Colección de discursos agrupados numéricamente

118–129. Capítulo sobre los deseos

“Monjes, es muy difícil abandonar a estos dos deseos. Y, ¿cuáles son esos dos? El deseo por las ganancias y el deseo por la vida. Esos son los dos deseos que es difícil abandonar.”

“Monjes, son inauditas en el mundo estas dos clases de personas. Y, ¿cuáles son esas dos? Una que toma iniciativa para ayudar a otros y la otra que es grata y agradecida. Estas son las dos clases de personas inauditas en el mundo.”

“Monjes, son inauditas en el mundo estas dos clases de personas. Y, ¿cuáles son esas dos? Una que está satisfecha y la otra que proporciona la satisfacción. Estas son las dos clases de personas inauditas en el mundo.”

“Monjes, estas son las dos clases de personas difíciles de satisfacer. Y, ¿cuáles son esas dos? Una que acumula lo que gana y la otra que despilfarra lo que gana. Estas son las dos clases de personas difíciles de satisfacer.”
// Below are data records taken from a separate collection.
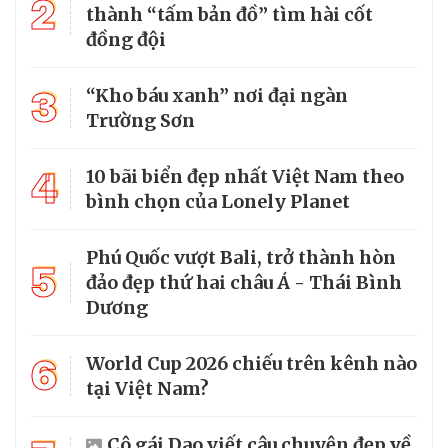
2
thành “tấm bản đồ” tìm hài cốt
đồng đội
3
“Kho báu xanh” nơi đại ngàn
Trường Sơn
4
10 bãi biển đẹp nhất Việt Nam theo
bình chọn của Lonely Planet
Phú Quốc vượt Bali, trở thành hòn
5
đảo đẹp thứ hai châu Á - Thái Bình
Dương
6
World Cup 2026 chiếu trên kênh nào
tại Việt Nam?
Cô gái Dao viết câu chuyện đẹp về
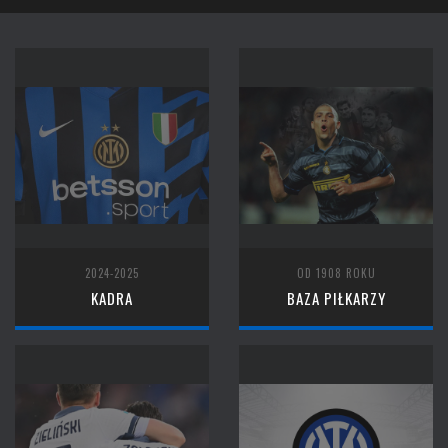
2024-2025
OD 1908 ROKU
KADRA
BAZA PIŁKARZY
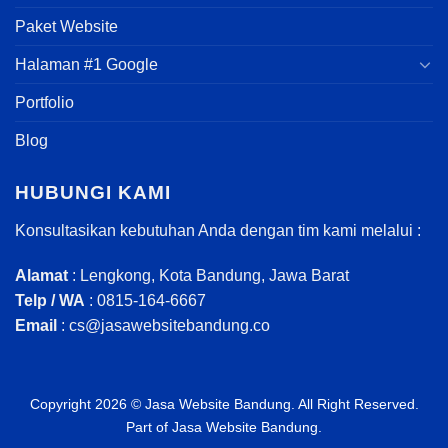
Paket Website
Halaman #1 Google
Portfolio
Blog
HUBUNGI KAMI
Konsultasikan kebutuhan Anda dengan tim kami melalui :
Alamat
: Lengkong, Kota Bandung, Jawa Barat
Telp / WA
: 0815-164-6667
Email
:
cs@jasawebsitebandung.co
Copyright 2026 ©
Jasa Website Bandung
. All Right Reserved.
Part of
Jasa Website Bandung
.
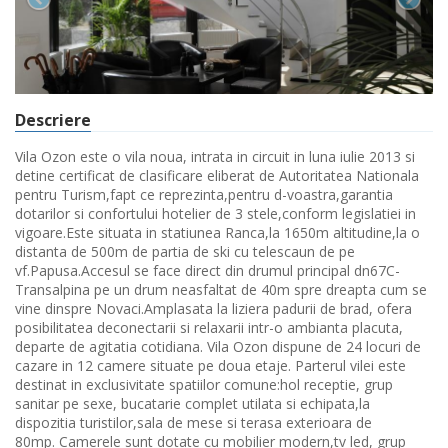
Descriere
Vila Ozon este o vila noua, intrata in circuit in luna iulie 2013 si
detine certificat de clasificare eliberat de Autoritatea Nationala
pentru Turism,fapt ce reprezinta,pentru d-voastra,garantia
dotarilor si confortului hotelier de 3 stele,conform legislatiei in
vigoare.Este situata in statiunea Ranca,la 1650m altitudine,la o
distanta de 500m de partia de ski cu telescaun de pe
vf.Papusa.Accesul se face direct din drumul principal dn67C-
Transalpina pe un drum neasfaltat de 40m spre dreapta cum se
vine dinspre Novaci.Amplasata la liziera padurii de brad, ofera
posibilitatea deconectarii si relaxarii intr-o ambianta placuta,
departe de agitatia cotidiana. Vila Ozon dispune de 24 locuri de
cazare in 12 camere situate pe doua etaje. Parterul vilei este
destinat in exclusivitate spatiilor comune:hol receptie, grup
sanitar pe sexe, bucatarie complet utilata si echipata,la
dispozitia turistilor,sala de mese si terasa exterioara de
80mp. Camerele sunt dotate cu mobilier modern,tv led, grup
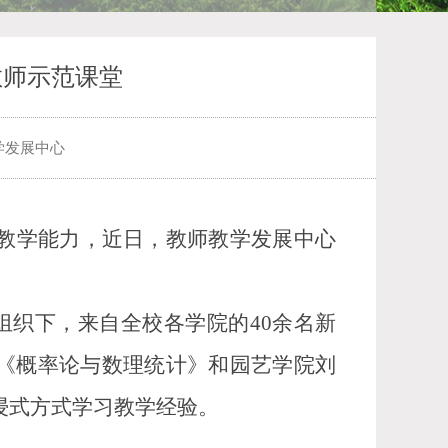
教师示范课堂
学发展中心
教学能力，近日，教师教学发展中心
的组织下，来自全校各学院的40余名新
《概率论与数理统计》和园艺学院刘
浸式方式学习教学经验。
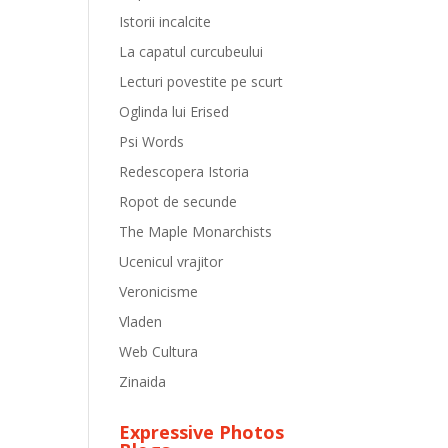
Istorii incalcite
La capatul curcubeului
Lecturi povestite pe scurt
Oglinda lui Erised
Psi Words
Redescopera Istoria
Ropot de secunde
The Maple Monarchists
Ucenicul vrajitor
Veronicisme
Vladen
Web Cultura
Zinaida
Expressive Photos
“Monjes, estas son las dos clases de personas fáciles de satisfacer. Y, ¿cuáles son esas dos? Una que no acumula lo que gana y la otra que no despilfarra lo que gana. Estas son las dos clases de personas fáciles de satisfacer.”

“Monjes, he aquí las dos condiciones para el surgimiento de la codicia. Y, ¿cuáles son esas dos? El signo de la belleza y la inapropiada atención. Estas son las dos condiciones para el surgimiento de la codicia.”

“Monjes, he aquí las dos condiciones para el surgimiento del odio. Y, ¿cuáles son esas dos? El signo de la asquerosidad y la inapropiada atención. Estas son las dos condiciones para el surgimiento del odio.”

“Monjes, he aquí las dos condiciones para el surgimiento del incorrecto punto de vista. Y, ¿cuáles son esas dos? Pronunciamientos sobre otras [personas] y la inapropiada atención. Estas son las dos condiciones para el surgimiento del incorrecto punto de vista.”

“Monjes, he aquí las dos condiciones para el surgimiento del correcto punto de vista. Y, ¿cuáles son esas dos? Pronunciamientos sobre otras [personas] y la apropiada atención. Estas son las dos condiciones para el surgimiento del correcto punto de vista.”

“Monjes, he aquí hay estas dos clases de ofensas. Y, ¿cuáles son esas dos? Ofensa ligera y ofensa grave. Estas son las dos clases de ofensas.”

“Monjes, he aquí hay estas dos clases de ofensas. Y, ¿cuáles son esas dos? Ofensa obscenas y ofensa que no son obscenas. Estas son las dos clases de ofensas.”

“Monjes, he aquí hay estas dos clases de ofensas. Y, ¿cuáles son esas dos? Ofensa remediable y ofensa irremediable. Estas son las dos clases de ofensas.”